Incremental Changes: ADaMIG v1.2 Update
Nancy Brucken, Syneos Health
Deb Goodfellow, Covance
Brian Harris, MedImmune
Terek Peterson, Covance
Alyssa Wittle, Covance
The ADaM Implementation Guide (ADaMIG) has now been available to industry since 2009, providing a standardized way to communicate and analyze study data. Improvements and clarifications were added in 2016 with the release of v1.1. Since that release, the ADaM team has been working on some items that were not yet ready for v1.1 but are now ready for the next release, v1.2. These items include important clarifications to existing text, standard nomenclature for stratification variables within ADSL, and a recommended approach for bi-directional toxicity grades. In addition, an update on the removal of the new suggested permissible variable within the Basic Data Structure (BDS) called PARQUAL will be discussed. The ADaMIG v1.2 will be discussed from both the perspective of changes from v1.1 as well as changes made since the public review of v1.2.
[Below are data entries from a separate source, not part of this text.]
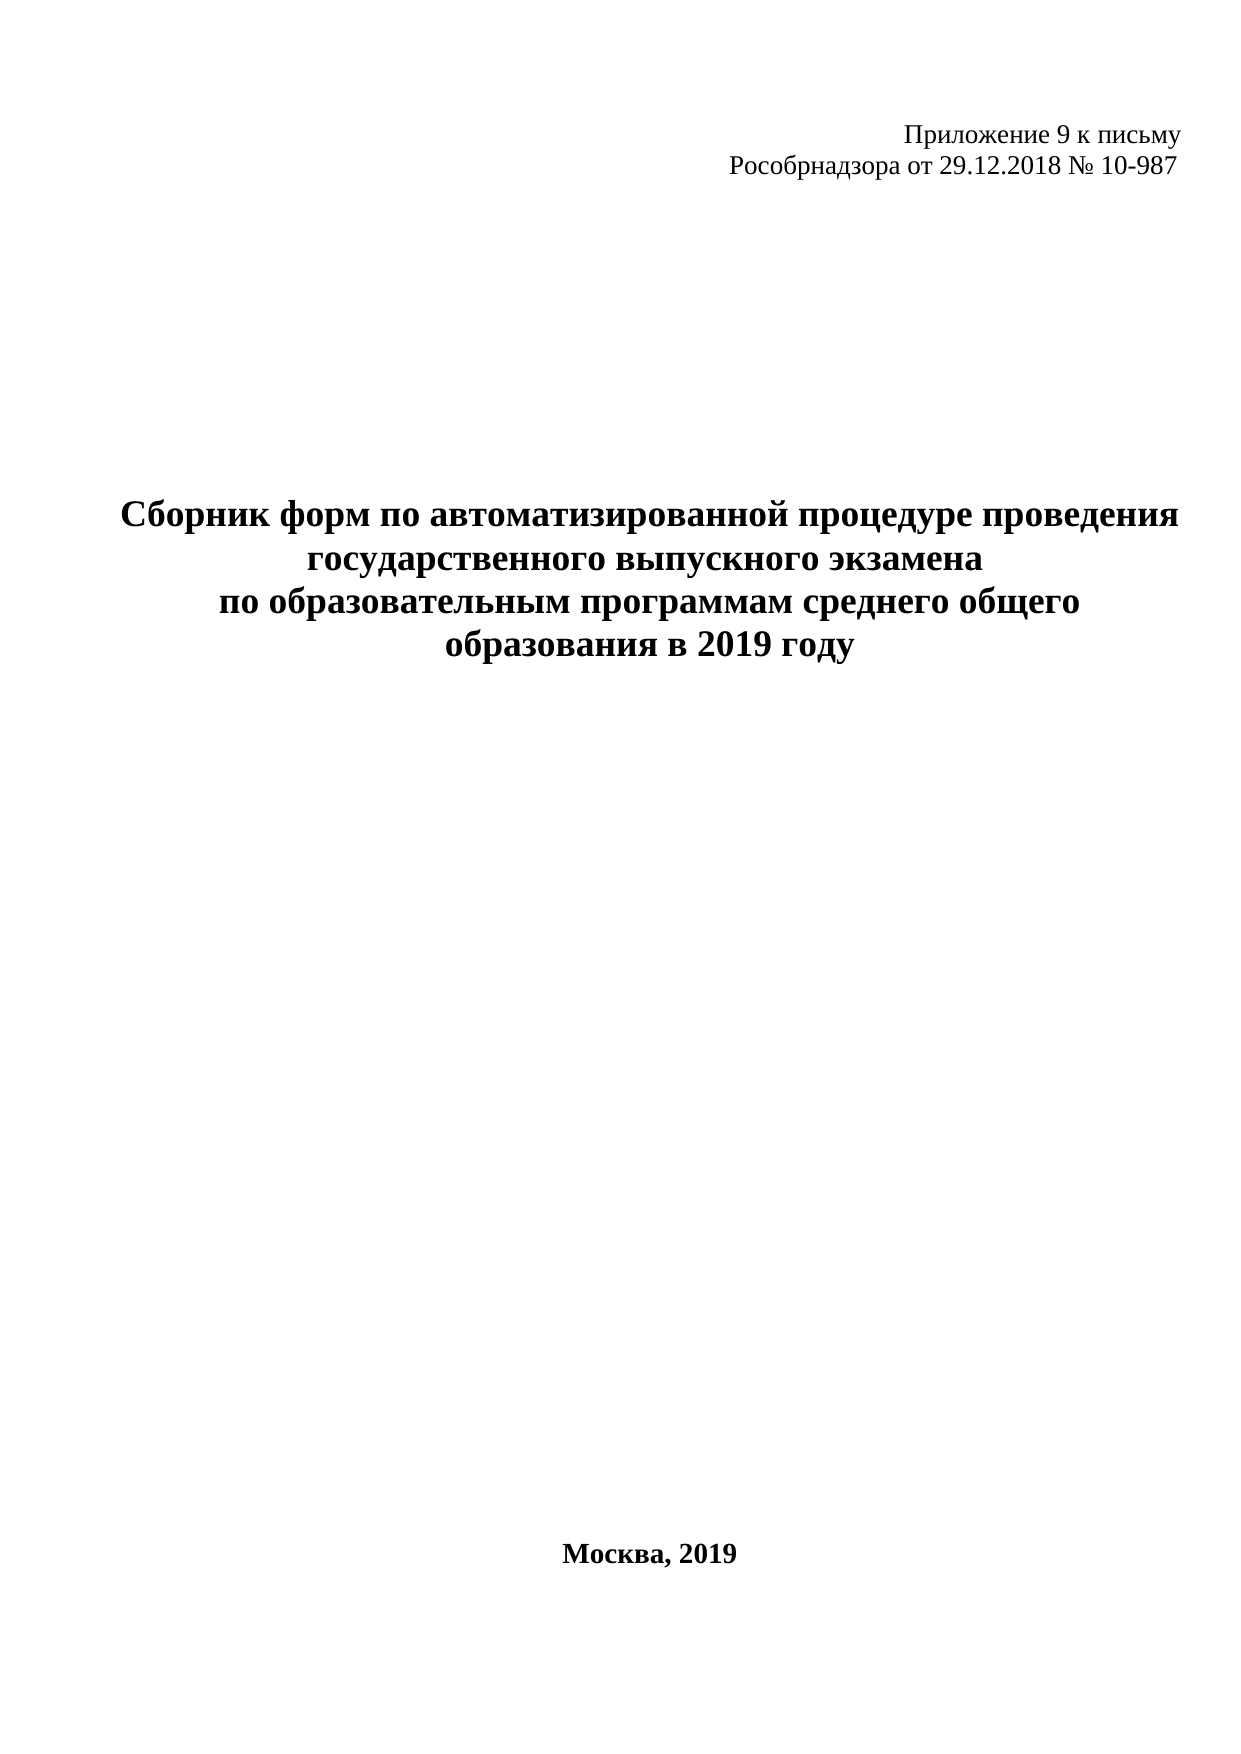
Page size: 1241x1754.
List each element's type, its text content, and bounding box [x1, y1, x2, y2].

text Сборник форм по автоматизированной процедуре проведения государственного выпускного экзамена по образовательным программам среднего общего образования в 2019 году [118, 492, 1181, 664]
text Рособрнадзора от 29.12.2018 № 10-987 [118, 149, 1181, 180]
text Приложение 9 к письму [118, 118, 1181, 149]
text Москва, 2019 [118, 1536, 1181, 1570]
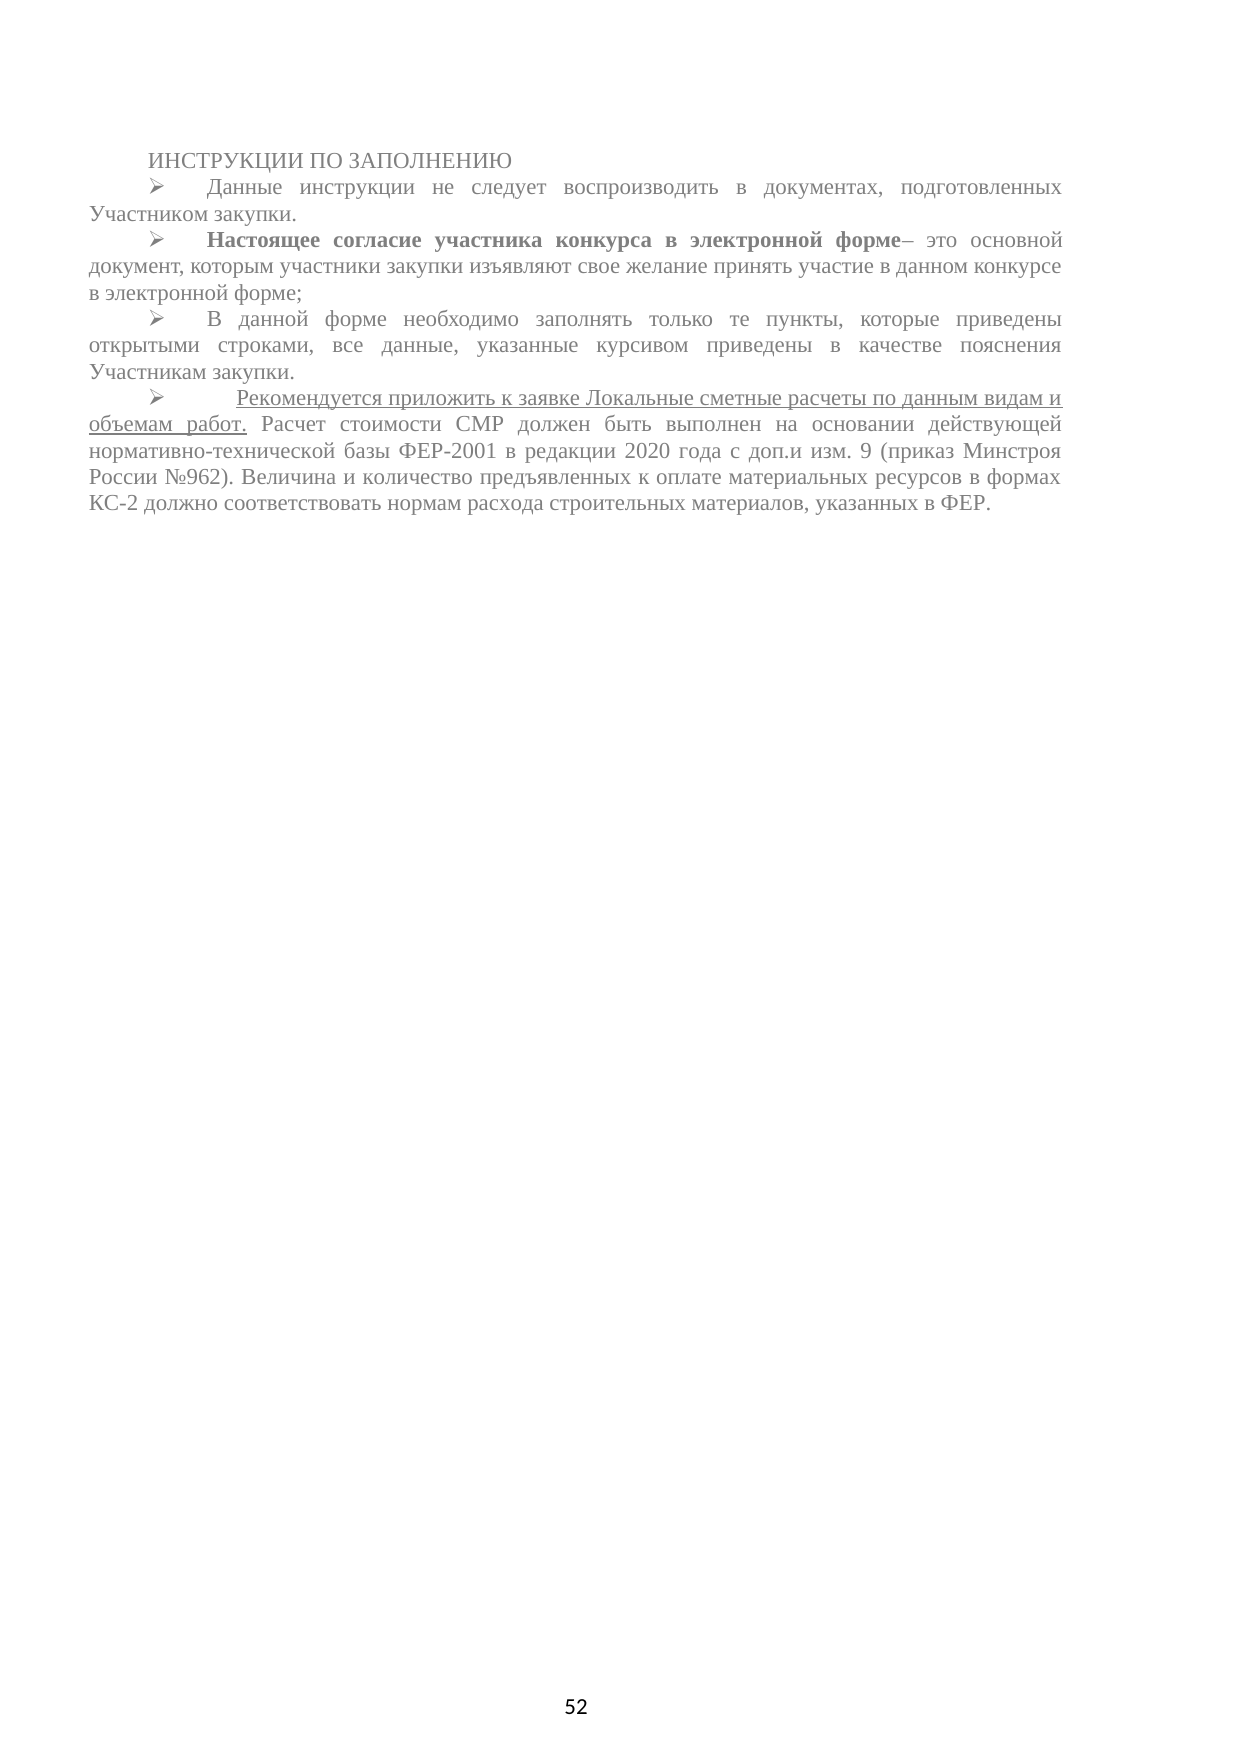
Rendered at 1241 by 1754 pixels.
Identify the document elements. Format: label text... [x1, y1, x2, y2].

list Настоящее согласие участника конкурса в электронной форме– это основной документ, которым участники закупки изъявляют свое желание принять участие в данном конкурсе в электронной форме; [88, 226, 1063, 305]
list В данной форме необходимо заполнять только те пункты, которые приведены открытыми строками, все данные, указанные курсивом приведены в качестве пояснения Участникам закупки. [88, 305, 1063, 384]
text ИНСТРУКЦИИ ПО ЗАПОЛНЕНИЮ [88, 147, 1063, 173]
list Рекомендуется приложить к заявке Локальные сметные расчеты по данным видам и объемам работ. Расчет стоимости СМР должен быть выполнен на основании действующей нормативно-технической базы ФЕР-2001 в редакции 2020 года с доп.и изм. 9 (приказ Минстроя России №962). Величина и количество предъявленных к оплате материальных ресурсов в формах КС-2 должно соответствовать нормам расхода строительных материалов, указанных в ФЕР. [88, 384, 1063, 516]
list Данные инструкции не следует воспроизводить в документах, подготовленных Участником закупки. [88, 173, 1063, 226]
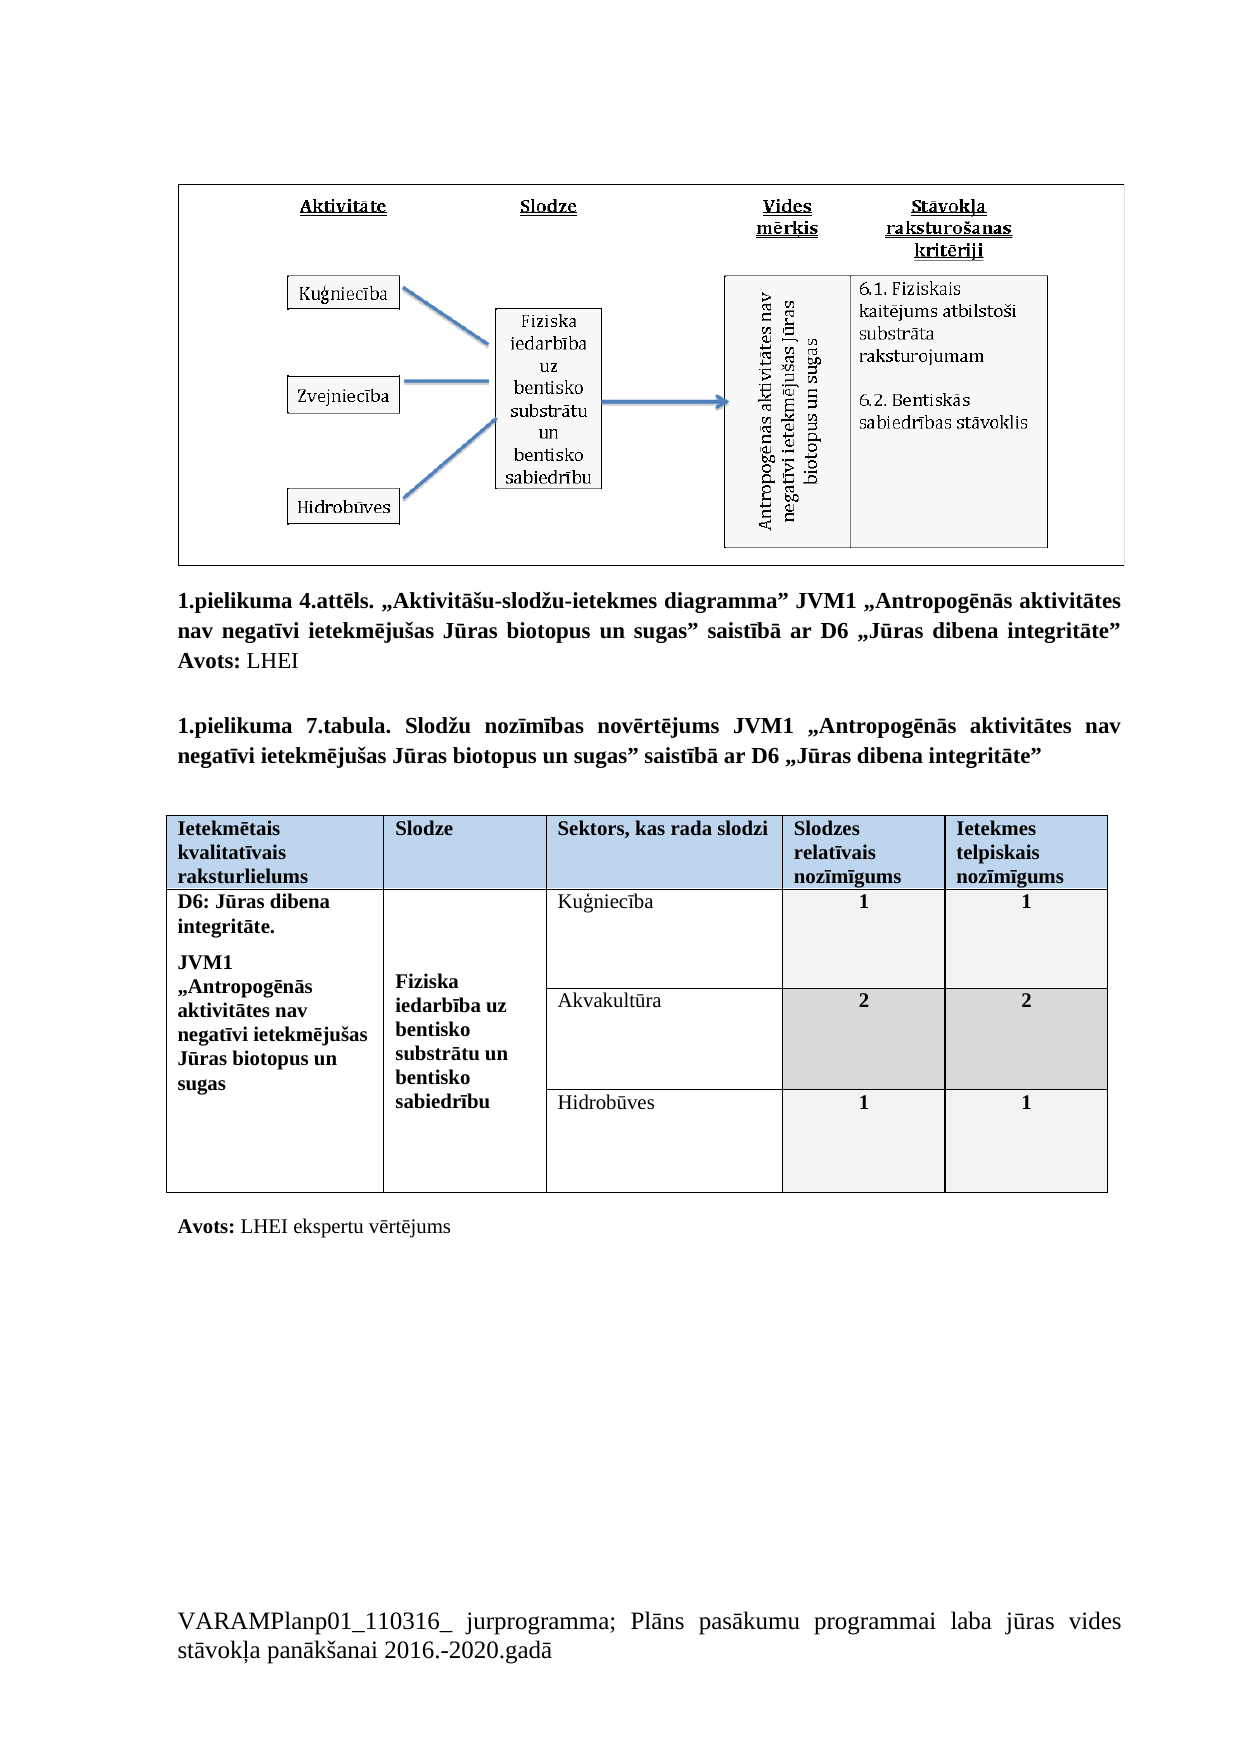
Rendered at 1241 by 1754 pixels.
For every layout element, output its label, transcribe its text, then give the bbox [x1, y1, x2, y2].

table_cell Kuģniecība [547, 890, 782, 987]
table_cell 1 [783, 890, 944, 987]
table_cell 1 [946, 1090, 1107, 1192]
table_header Ietekmētais kvalitatīvais raksturlielums [167, 816, 383, 888]
table_header Ietekmes telpiskais nozīmīgums [946, 816, 1107, 888]
table_header Sektors, kas rada slodzi [547, 816, 782, 888]
table_cell 2 [946, 989, 1107, 1089]
table_cell Akvakultūra [547, 989, 782, 1089]
text Avots: LHEI ekspertu vērtējums [177, 1214, 1122, 1238]
table_cell 2 [783, 989, 944, 1089]
table_cell Hidrobūves [547, 1090, 782, 1192]
table_header Slodzes relatīvais nozīmīgums [783, 816, 944, 888]
table_cell Fiziska iedarbība uz bentisko substrātu un bentisko sabiedrību [384, 890, 546, 1192]
text 1.pielikuma 4.attēls. „Aktivitāšu-slodžu-ietekmes diagramma” JVM1 „Antropogēnās aktivitātes nav negatīvi ietekmējušas Jūras biotopus un sugas” saistībā ar D6 „Jūras dibena integritāte” Avots: LHEI [177, 587, 1122, 673]
table_cell D6: Jūras dibena integritāte. JVM1 „Antropogēnās aktivitātes nav negatīvi ietekmējušas Jūras biotopus un sugas [167, 890, 383, 1192]
table_header Slodze [384, 816, 546, 888]
table_cell 1 [783, 1090, 944, 1192]
table_cell 1 [946, 890, 1107, 987]
text 1.pielikuma 7.tabula. Slodžu nozīmības novērtējums JVM1 „Antropogēnās aktivitātes nav negatīvi ietekmējušas Jūras biotopus un sugas” saistībā ar D6 „Jūras dibena integritāte” [177, 712, 1122, 769]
Practical Guidance for ADaM Dataset Specifications and Define.xml
Jack Shostak, Duke Clinical Research Institute
The goal of this paper is to provide practical guidance for how to specify ADaM analysis datasets within the confines of define.xml nomenclature. This paper’s guidance is presented in a tool and software agnostic manner. The audience of this paper is for staff that produce ADaM datasets and the associated define.xml file, who have little to moderate prior experience in doing so. Firstly, comparing and contrasting define file specifications versus programmer ETL specifications will be addressed in detail. Then, a series of practical issues will be explored with suggested routes of action. Guidance for object derivation length is presented, and when and how links should be employed for those objects. For Origin definitions, “derived” versus “assigned” is discussed at length as to which to use when. A suggested specification strategy for logically linked and synonymous items, such as PARAM/PARAMCD/PARAMN, is presented. There is often a discussion of how much parameter value level metadata is needed, so a discussion of that is presented. That is followed by discussing how you reconcile parameter level metadata with variable level metadata for the same objects. Guidance on when and why to create user defined controlled terminology is given. For date and datetime variables, a discussion around format selection is presented. Appropriate text for object derivations and comments is explored. Finally, suggested guidance is given for other miscellaneous issues around specifying ADaM datasets.
Considerations when Representing Multiple Subject Enrollments in SDTM
Mike Hamidi, CDISC
Kristin Kelly, Pinnacle 21
In clinical trials, it has become more common for a study design to allow subjects to re-enroll in the same study or subsequent studies within a submission. For studies that allow subjects to re-screen for the same study, it may be difficult to determine how to represent the data for multiple enrollments in SDTM. There are a number of approaches seen in industry, but many pose issues. An example of this is creating multiple records in DM with the same USUBJID to represent each enrollment. Though this may seem the most straightforward approach, many tools used at FDA are configured to expect one record per subject and thus, the data may not readily load into their tools. Another approach is to assign different USUBJID values for the same subject within a study and across studies. This also creates issues for review because it is difficult to track the same subject across studies. This paper will focus on examples from industry as well as proposed solutions for representing this data in SDTM.